Dataset entries
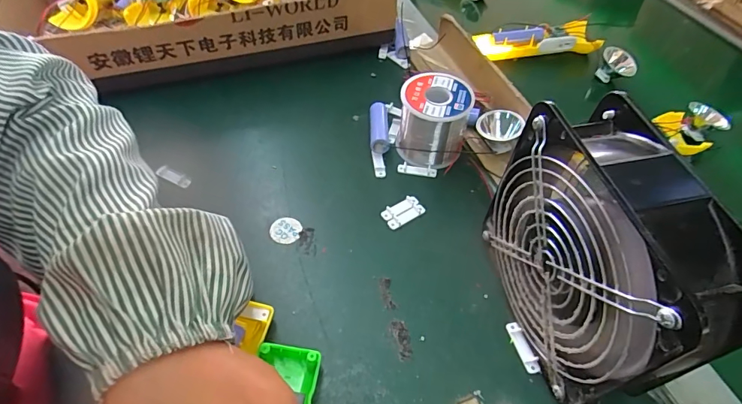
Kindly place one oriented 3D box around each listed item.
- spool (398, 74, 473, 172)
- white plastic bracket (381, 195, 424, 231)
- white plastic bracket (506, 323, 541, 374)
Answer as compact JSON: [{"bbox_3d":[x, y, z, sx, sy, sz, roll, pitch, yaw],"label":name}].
[{"bbox_3d":[0.059,-0.076,0.416,0.062,0.068,0.062,6,51,2],"label":"spool"},{"bbox_3d":[0.028,0.009,0.385,0.037,0.006,0.020,-26,57,-23],"label":"white plastic bracket"},{"bbox_3d":[0.109,0.104,0.310,0.009,0.006,0.036,-11,52,-12],"label":"white plastic bracket"}]

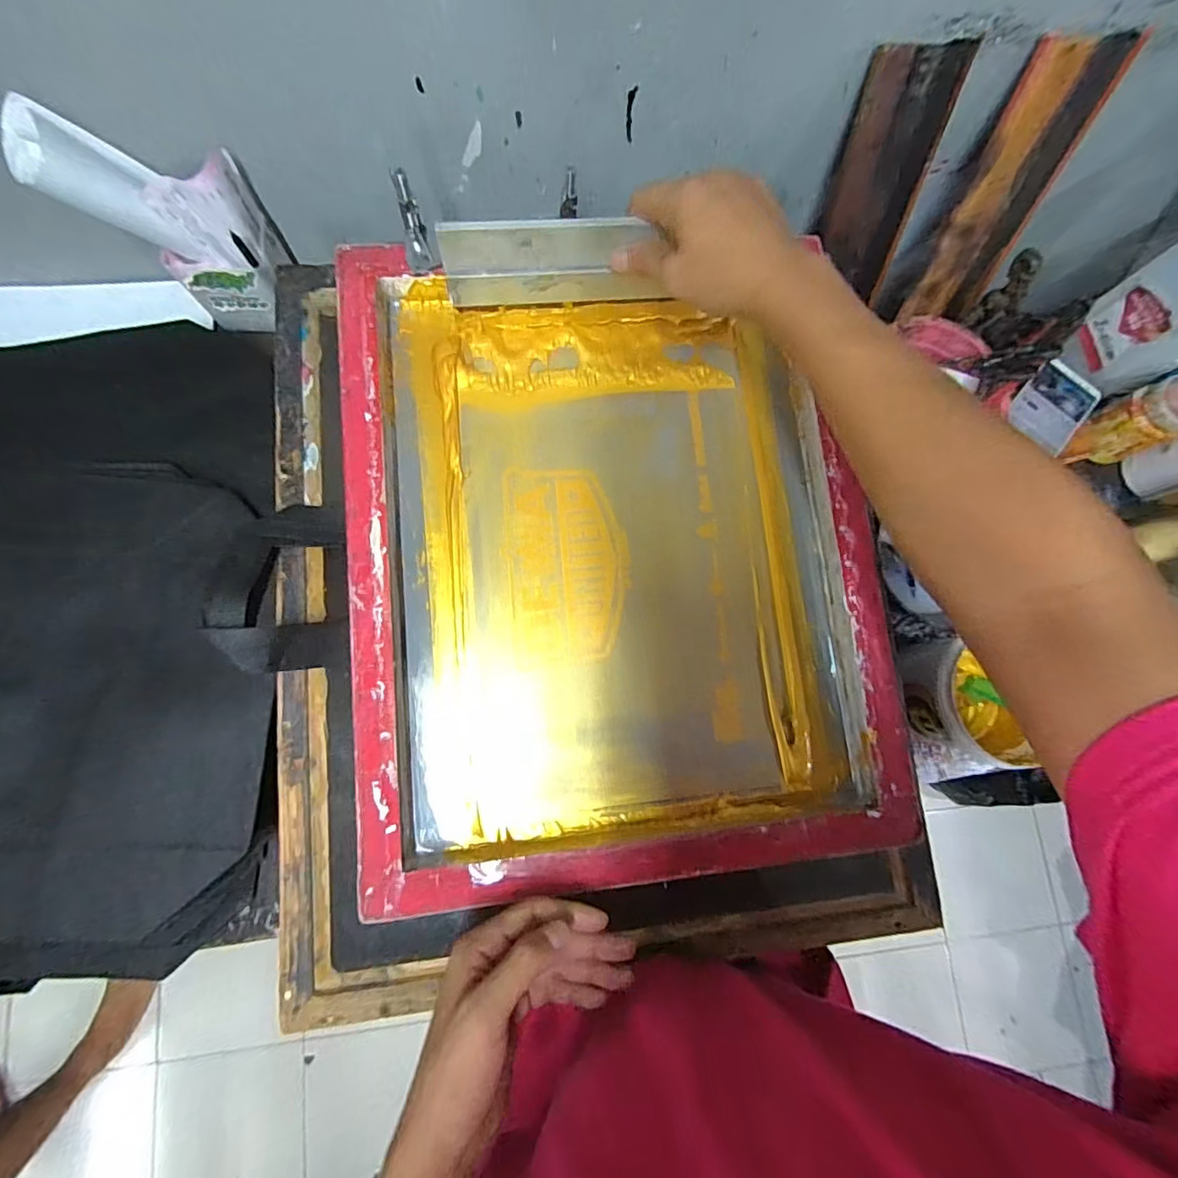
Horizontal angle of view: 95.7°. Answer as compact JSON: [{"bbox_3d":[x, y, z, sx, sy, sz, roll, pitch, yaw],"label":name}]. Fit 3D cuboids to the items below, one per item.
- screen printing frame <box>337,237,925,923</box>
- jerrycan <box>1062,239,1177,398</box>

Your task: Apply a filter for "item" to the data above, then copy each line that matches.

Exercise response:
Kindly place one oriented 3D box around each listed item.
Horizontal angle of view: 95.7°. Answer as compact JSON: [{"bbox_3d":[x, y, z, sx, sy, sz, roll, pitch, yaw],"label":name}]. Fit 3D cuboids to the items below, one per item.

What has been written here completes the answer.